The First Time I Remember Voice Search from Google
I remember going to a conference in New York City in 2007. I had taken a cab from Penn Station to my hotel, and the front of the hotel was filled with SEOs arriving to attend the Conference. I ran into Loren Baker (The owner of the Search Engine Journal), whom I used to work with, and he was making a phone call to something called Goog 411, which was an automated phone directory that Google decided to run for three years. I had no idea at that point of time how often I would end up using my phone to find information about businesses, or that voice search would become as popular as it is now with phones and speaker search devices.
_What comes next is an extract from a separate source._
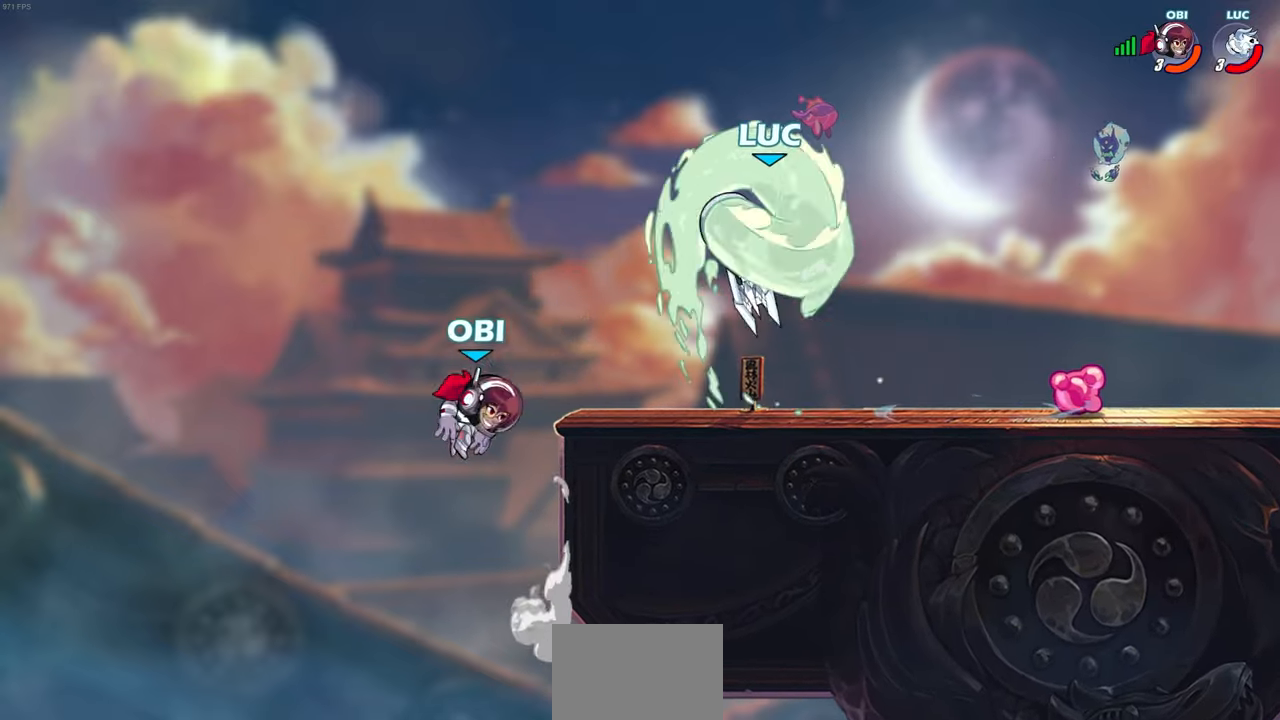
{"buttons": [], "left_stick": "down", "right_stick": "center", "events": [[250, "left_stick", "right"], [350, "CROSS", "down"], [450, "CROSS", "up"], [483, "left_stick", "down"]]}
A Google Patent granted this week is about voice searches for business listings, and refers to an “automated 411 directory assistance system” which might interact with a person in a way that “mimics the manner in which a human operator would interact with a caller.”
Google Is Making Automated Phone Calls by itself now
The patent reminded me of the Duplex system that was demonstrated at the Google I/O conference earlier this year. While that demo showed off calls that could be made on behalf of a person by Google Assistant. This patent talks about calls that you could make to an automated system that could answer and give you information. The patent tells us that it involves:
A conventional automated system includes a speech recognition engine that recognizes the caller’s speech input. The automated system includes a search engine that searches a database for the phone number of the specific business requested by the caller. If the speech recognition engine cannot recognize the caller’s speech input, the recognition engine may ask the caller to repeat the input, ask the caller disambiguating questions, or transfer the call to a human operator.
So, how does a voice search work when someone is looking for businesses by something like a voice query? The patent provides some details that tell us about the interactions that we might have with a computer system that might be taking our queries and searching for information to return to us.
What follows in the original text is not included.